I sat up and ran two small businesses and I remember the first idea for the first business – I was unemployed at the time – and I got highly excited when I had this idea, a eureka moment. I said I know what I am going to do, I’ll set up a cycling holiday company. And I spent the first few weeks thinking that I should get a big office, with a big swivel chair and a big desk and stationery and lots of things so people would know, so I would know, that I was in business. I realised then that I didn’t have the money for it, so I set up the business in my bedroom at home. And it worked. It was slightly chaotic, I had everyone at home trained to answer the phone – Hello, Irish Cycling Holidays, can I help you? That worked, unless my grandfather got to the phone first and answered Hello?, What?, Who?! But other from that, people wouldn’t know where they were dealing with. Tourism is an international business, so they could imagine the shiny desk.

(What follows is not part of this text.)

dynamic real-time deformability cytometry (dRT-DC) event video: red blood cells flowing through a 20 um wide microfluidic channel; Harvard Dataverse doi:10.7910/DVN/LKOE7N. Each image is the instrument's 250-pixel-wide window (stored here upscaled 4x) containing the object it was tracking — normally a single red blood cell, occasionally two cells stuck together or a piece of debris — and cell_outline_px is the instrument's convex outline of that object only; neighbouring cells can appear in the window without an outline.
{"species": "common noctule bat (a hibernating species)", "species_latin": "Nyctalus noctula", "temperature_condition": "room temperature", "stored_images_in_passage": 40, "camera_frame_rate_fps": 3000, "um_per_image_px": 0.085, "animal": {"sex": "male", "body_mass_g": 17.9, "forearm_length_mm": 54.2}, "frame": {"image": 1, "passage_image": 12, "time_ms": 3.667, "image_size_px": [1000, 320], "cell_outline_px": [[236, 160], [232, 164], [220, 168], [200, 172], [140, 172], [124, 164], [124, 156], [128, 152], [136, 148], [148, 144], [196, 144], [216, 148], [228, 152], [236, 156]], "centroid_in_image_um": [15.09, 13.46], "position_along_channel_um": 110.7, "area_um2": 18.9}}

So I am very jealous, and I am very proud, to see that people who are being entrepreneurial in starting their businesses, they do get the shiny desks and the flash offices and all the facilities that you would want to set you on your way. And this is a very impressive building for someone who has a very keen regard for people who are taking that entrepreneurial step. It’s also interesting because it’s in an area in our department, digital media, which I think is a hugely interesting area in the development of our economy and our country. In relation to the IADT, the Institute for Art, Design and Technology, I think that is a brilliant example of having an incubation centre, having an enterprise centre, but also tying it in to some of the expertise, to some of the resources we have in the academic side in this area. I think that that is what is particularly attractive about this centre – that it is not only the support base for people who want to be enterprising but it is providing a link to Jim and his staff, which is exactly right. There can be a fertilisation of ideas, or even just the very presence of the two benefits both.

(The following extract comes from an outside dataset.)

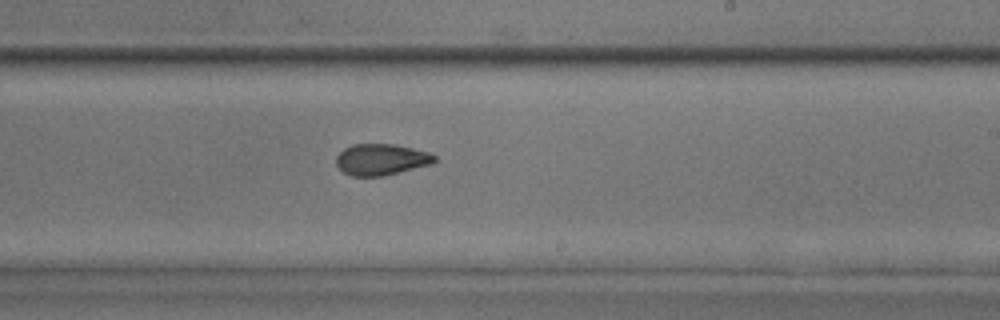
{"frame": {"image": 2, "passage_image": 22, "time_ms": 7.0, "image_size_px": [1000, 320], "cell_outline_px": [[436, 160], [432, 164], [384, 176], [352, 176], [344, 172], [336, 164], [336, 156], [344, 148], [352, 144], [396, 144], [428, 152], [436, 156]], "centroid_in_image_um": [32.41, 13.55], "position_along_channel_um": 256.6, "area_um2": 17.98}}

I would very much like to recognise the work that you are doing, in a sense of being one of the first such centres here in the country, specific to this type of area. I think it goes on top of other projects that you are doing, the work that you do with our own Department in the National Digital Research Centre. The work, as you said, with the Films in School, because there is a convergence occurring. I know this has been said for a long time but I can see it so clearly happening now between a range of different industries and be that in your MSc in cyberpsychology, which is a long way from the commerce degree I did in my time – it sounds much more attractive, whether it’s the new validation in the masters qualification in digital media, or whether its just the particular work that the graduates of the creative arts and media are doing and indeed, the school of business humanities programmes here in terms of what entrepreneurs can create. It seems to be a perfect fit, this fits in with that range of products that you are engaged in.

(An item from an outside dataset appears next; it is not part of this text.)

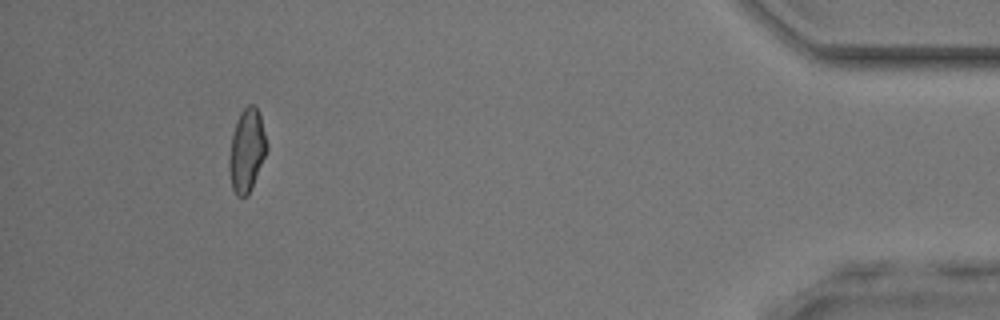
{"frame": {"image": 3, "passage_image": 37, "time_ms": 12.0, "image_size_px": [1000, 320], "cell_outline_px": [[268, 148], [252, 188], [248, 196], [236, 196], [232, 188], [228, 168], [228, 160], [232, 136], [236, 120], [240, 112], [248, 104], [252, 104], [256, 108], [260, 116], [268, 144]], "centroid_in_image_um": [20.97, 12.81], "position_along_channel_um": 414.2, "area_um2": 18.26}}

As I said, this area is of crucial importance in the development of our economy and it is one where I see huge potential, the digital media services area. If I can just comment on the speech you were referring to recently in Dublin, that in this converging world, where we are seeing the computer industry, the telecommunications industry and the broadcasting industries converging, that it is content, creative content, that will ultimately be the key winner. That it is very hard to work out, even for people in the industry. I had a meeting with the Telecommunications Industry Federation this morning, fourteen of the companies there – they are not sure how it is going to break, what is going to change. I had a meeting just before lunch with RTE and they are similarly in a position, as are other broadcasters, where they are not sure how some of this digital future is going to work. Digital radio is a very different space to FM radio. Digital television is going to provide different challenges to what current analogue television does. So who is going to win out and who is going to be successful in that is hard to tell because the technology is changing so quickly and the market is changing in response to the technological changes. Indeed, the computer industry, the changes that are occurring there as we move from the system where all the access, all the services you have are in your server or in your particular laptop to one where it is clear that companies are going to out those services in cloud computing or whatever you want to call it. It will be then a very different system of collecting that information. The speed of that change and the effect of that change on companies that we see now as absolutely established is, I think, going to be very very profound. In that changing world, it is those people who are creating ideas, who are good at content, who are good at being flexible and who are quick in responding and providing new services are the ones who are going to succeed.